All of the cameras you were listing will give you about the same image quality. How they feel in your hands is a personal thing. You need to pick them up and feel the fit and balance. Try out the menus. See which ones are easiest for you to makes the changes in ISO, white balance, shooting modes etc that you use most often.

The Sony and Pentax have image stabilization built into the bodies, so any lens you attach be it new or used (Minolta lenses for Sony) will also be stabilized. Canon and Nikon have stabilization built into some of the newer lenses. The debate goes on as to which is better. Also look at the Nikon D80 that is going for some bargain prices.

If live view is important to you, and I do not like it on a DSLR, the Sony is by far the best choice. If you do not need 14MPs, the Sony A300 is arguably a better camera. It shoots more FPS and gives better high ISO performance. The difference between 10 and 14MP is not 40% as is seems, but only about 18% difference in resolution. In normal sized prints, you will not see any difference.

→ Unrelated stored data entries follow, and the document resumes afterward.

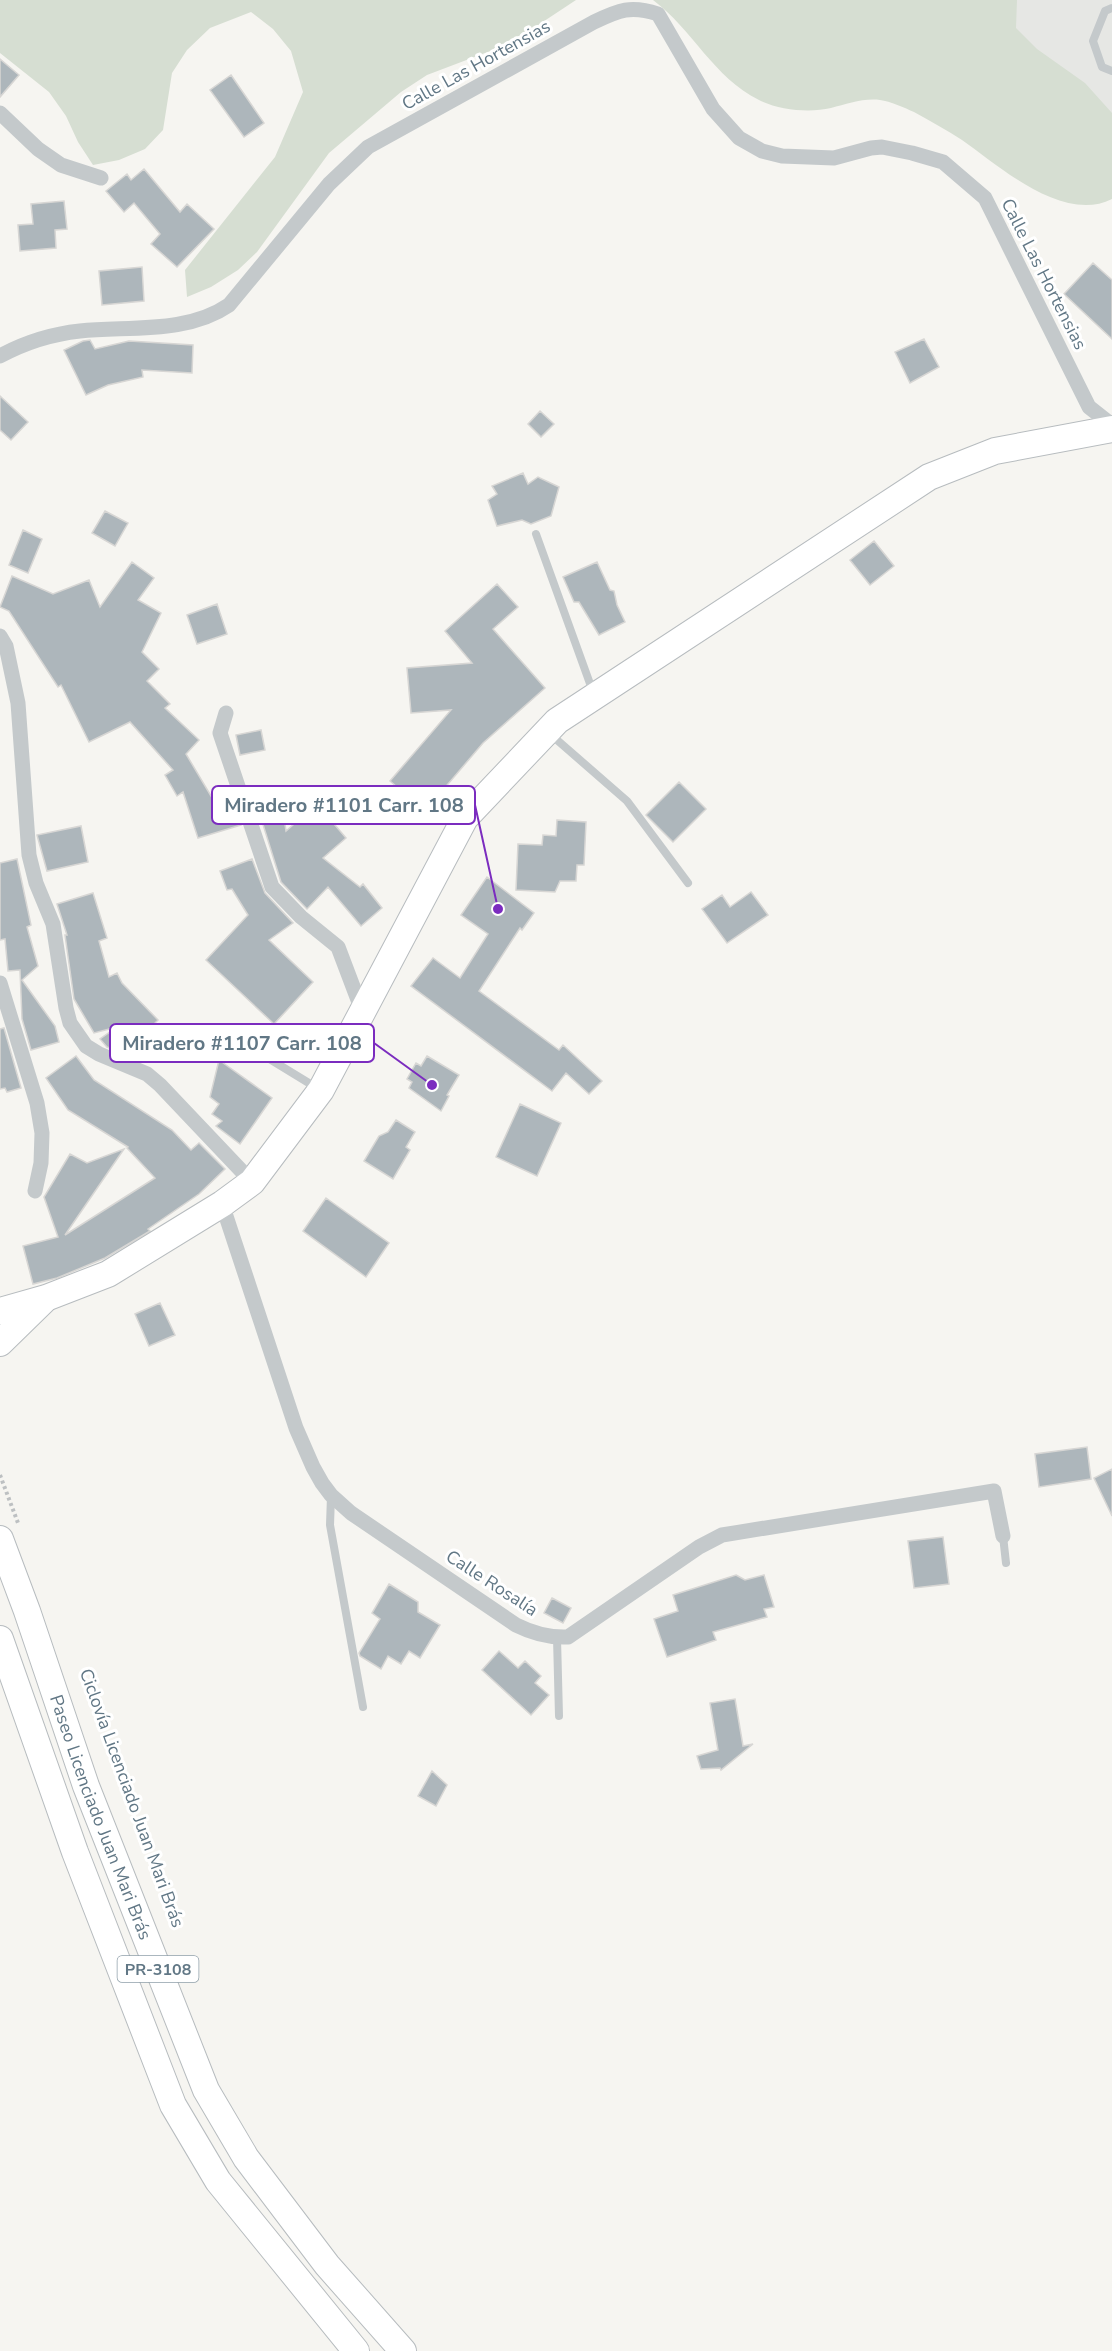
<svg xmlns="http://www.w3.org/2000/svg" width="1112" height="2351" font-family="'Nunito Sans',sans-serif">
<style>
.built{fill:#e6e7e4}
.green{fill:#d6ded2}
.building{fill:#adb6bb;stroke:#d7d6d4;stroke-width:1.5}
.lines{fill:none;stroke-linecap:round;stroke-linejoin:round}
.primary-casing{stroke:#b7bcbf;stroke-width:28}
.path{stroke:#bdc0c2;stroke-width:4;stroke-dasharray:3 3;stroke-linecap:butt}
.lane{stroke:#c4c9cb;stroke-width:8}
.street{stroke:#c4c9cb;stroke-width:15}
.primary{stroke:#fff;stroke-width:26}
.labels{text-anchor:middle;stroke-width:6;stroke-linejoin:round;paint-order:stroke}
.shield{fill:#fff;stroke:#90a0aa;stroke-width:1.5}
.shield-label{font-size:16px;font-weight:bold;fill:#617785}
.street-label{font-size:18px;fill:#617785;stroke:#fff}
.leader{fill:none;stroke:#7b2cbf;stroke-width:2}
.callout-dot{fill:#7b2cbf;stroke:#fff;stroke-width:2}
.callout{fill:#fff;stroke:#7b2cbf;stroke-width:2}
.callout-label{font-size:20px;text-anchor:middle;font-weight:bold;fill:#617785}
</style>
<rect width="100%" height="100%" fill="#f6f5f1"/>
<path class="built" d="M960 0H1112V162Z"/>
<path class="green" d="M0 0H576L511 43 427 75 401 92 329 153 257 252 238 270 211 287 187 297 185 270 275 157 303 92 291 51 273 29 251 12 210 28 187 50 172 73 163 130 145 149 119 160 93 165 78 142 66 116 49 92 0 53Z
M653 0H1017L1016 28 1037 49 1085 83 1112 113V199C1063 224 999 166 962 140 947 130 930 121 914 112 905 108 890 101 880 100 863 98 847 104 831 108 809 113 779 110 759 100 714 78 692 29 653 0Z"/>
<path class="building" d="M0 59 19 75 0 97Z
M231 75 264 123 244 137 210 90Z
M144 169 180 212 187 204 214 229 177 267 151 244 160 234 134 203 124 212 106 191 127 174 131 180Z
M64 201 67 229 55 230 56 248 20 251 18 225 33 224 31 204Z
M1093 263 1112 280V339L1064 294Z
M142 267 144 301 102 305 99 271Z
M924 339 939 367 910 383 895 352Z
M90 340 95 349 129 341 193 345 192 373 142 370 143 377 108 385 86 395 64 350 83 341Z
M0 396 28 422 11 440 0 430Z
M540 411 554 424 541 437 528 424Z
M523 473 528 484 538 477 559 487 551 516 531 524 522 520 497 526 488 500 497 494 492 486Z
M105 511 128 523 115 546 92 533Z
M23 530 42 539 28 573 9 565Z
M874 541 894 566 870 585 850 560Z
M132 562 154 578 138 600 161 613 142 652 159 669 147 681 170 704 165 708 199 740 186 754 214 801 231 796 241 825 198 838 183 792 177 796 165 775 173 770 130 722 89 742 61 685 58 687 9 611 0 607 12 576 53 594 89 580 100 607Z
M597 562 610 590 614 591 617 605 625 622 599 635 579 602H574L563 577Z
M497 584 518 607 493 629 545 688 483 743 425 811 390 781 451 710 411 713 407 668 472 663 445 631Z
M217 604 227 634 197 644 187 615Z
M261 730 265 750 240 755 236 735Z
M679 782 706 809 673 842 646 815Z
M282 804 286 831 317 804 346 838 323 858 360 887 363 884 382 908 361 926 328 887 307 909 281 882 261 818 259 819 256 808Z
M557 820 586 822 584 865H577L576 881H560L555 892 516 890 518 844 542 845 543 835 556 836Z
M81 826 88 862 47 871 37 835Z
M17 859 31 925 27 927 38 966 22 980 55 1026 59 1042 31 1050 22 1019 20 970 8 971 5 939 0 940V863Z
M252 859 265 893 293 923 269 940 313 982 274 1024 206 960 248 915 232 889 227 890 220 871Z
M487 877 534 913 522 930 520 928 479 991 559 1050 563 1045 602 1081 589 1094 566 1073 552 1091 411 986 433 958 460 978 488 934 461 915Z
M751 892 768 915 727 943 702 909 722 895 730 907Z
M93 893 107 938 99 941 109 977 117 973 122 983 158 1020 155 1023 167 1040 152 1053 139 1038 123 1053 107 1047 100 1039 117 1027 94 1033 74 999 65 935H67L57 904Z
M4 1028 21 1088 7 1092 5 1088 0 1089V1029Z
M76 1056 94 1080 172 1130 191 1150 199 1143 225 1169 199 1194 148 1229 150 1231 105 1258 57 1278 33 1284 23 1246 58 1237 44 1197 70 1154 87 1163 124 1149 65 1235 155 1178 127 1148 128 1147 68 1110 46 1078Z
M427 1056 459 1075 447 1095 449 1096 441 1111 409 1088 412 1082 407 1079 416 1063 421 1066Z
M219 1060 272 1098 240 1144 216 1126 222 1121 212 1114 219 1104 210 1097Z
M520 1104 561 1123 537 1176 496 1157Z
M396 1120 415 1132 406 1147 410 1150 393 1179 364 1161 379 1136 388 1132Z
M326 1198 389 1243 366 1277 303 1231Z
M160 1303 175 1335 149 1346 135 1314Z
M1087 1447 1091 1479 1039 1487 1035 1454Z
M1112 1469V1516L1094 1478Z
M943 1537 949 1584 914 1588 908 1541Z
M736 1575 745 1580 764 1575 774 1607 764 1609 767 1617 713 1632 716 1640 667 1657 654 1619 678 1611 673 1595Z
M389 1584 418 1602V1612L440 1625 420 1658 409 1651 401 1664 388 1656 381 1669 360 1656 359 1653 380 1619 372 1613Z
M552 1598 571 1608 563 1623 544 1613Z
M499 1651 518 1668 525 1661 541 1676 535 1683 549 1695 531 1715 482 1670Z
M735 1699 743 1746 753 1744 721 1770 720 1768 701 1769 697 1756 718 1750 710 1703Z
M432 1771 447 1785 436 1806 418 1796Z"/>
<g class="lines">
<defs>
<g id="primary">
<path d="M0 1311 46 1298 108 1274 222 1204 252 1182 321 1090 465 818 557 721 929 477 995 451 1112 429"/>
<path d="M0 1343 43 1301"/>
<path id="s1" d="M0 1539 27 1611 86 1786 206 2090 246 2158 327 2265 403 2351"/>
<path d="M0 1639 75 1852 173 2105 218 2181 356 2351"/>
</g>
</defs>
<use href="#primary" class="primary-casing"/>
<path class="path" d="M0 1475 18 1523"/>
<path class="lane" d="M1112 8 1105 11 1093 41 1102 67 1112 71
M536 534 593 692
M549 733 627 801 688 883
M245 1044 317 1088
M331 1496 330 1525 363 1707
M1003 1536 1006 1563
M557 1638 559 1716"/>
<path class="street" d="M0 113 38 149 61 165 101 178
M0 356C24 343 52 334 80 331 129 326 187 334 229 305L329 184 368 147 594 22C619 10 631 5 658 14L713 109 739 138 762 151 782 156 834 158 871 148 882 147 912 153 943 162 985 198 1089 407 1112 425
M0 636 6 646 18 703 29 855 36 883 53 924 66 1008 70 1023 86 1046 99 1054 147 1074 160 1085 252 1182
M226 713 220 733 272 887 301 917 338 947 363 1013
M0 983 37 1103 42 1133 41 1163 35 1191
M222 1204 296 1428 313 1467 322 1483 331 1495 351 1513 516 1625C534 1634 549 1638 568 1637L699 1547 722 1535 994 1491 1003 1536"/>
<use href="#primary" class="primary"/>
</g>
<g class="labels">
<rect class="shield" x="117.5" y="1956" width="81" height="26" rx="4.5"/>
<g class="shield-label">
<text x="158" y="1975">PR-3108</text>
</g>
<g class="street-label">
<text transform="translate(476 65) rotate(-29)" y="6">Calle Las Hortensias</text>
<text transform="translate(1044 274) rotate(63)" y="6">Calle Las Hortensias</text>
<text transform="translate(492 1583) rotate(33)" y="6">Calle Rosalía</text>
<text transform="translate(132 1798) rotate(70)" y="6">Ciclovía Licenciado Juan Mari Brás</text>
<text dy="6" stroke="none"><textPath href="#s1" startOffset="296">Paseo Licenciado Juan Mari Brás</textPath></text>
</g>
</g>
<path class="leader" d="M498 909L475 805M432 1085L374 1043"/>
<g class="callout-dot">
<circle cx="498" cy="909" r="6"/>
<circle cx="432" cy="1085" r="6"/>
</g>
<g class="callout">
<rect x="212" y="786" width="263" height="38" rx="6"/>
<rect x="110" y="1024" width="264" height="38" rx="6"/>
</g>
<g class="callout-label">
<text x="344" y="812">Miradero #1101 Carr. 108</text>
<text x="242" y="1050">Miradero #1107 Carr. 108</text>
</g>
</svg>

You can not make a wrong decision. with lenses of comparable quality, you will get images of comparable quality. Buy what is right for you. I bought a Sony A200 because I was a Minolta Maxxum 35mm SLR user and had lenses for that cameera that fit the Sony, and it did not have live view. Because the cameras are similar, the leaning curve was very easy. I am totally happy with my decision and the results I get. If you want a more professional oriented (pro-sumer) camera and are willing to put $1000 in the body, consider the Sony A700. Faster shooting and better low light performance than any of those you have mentioned.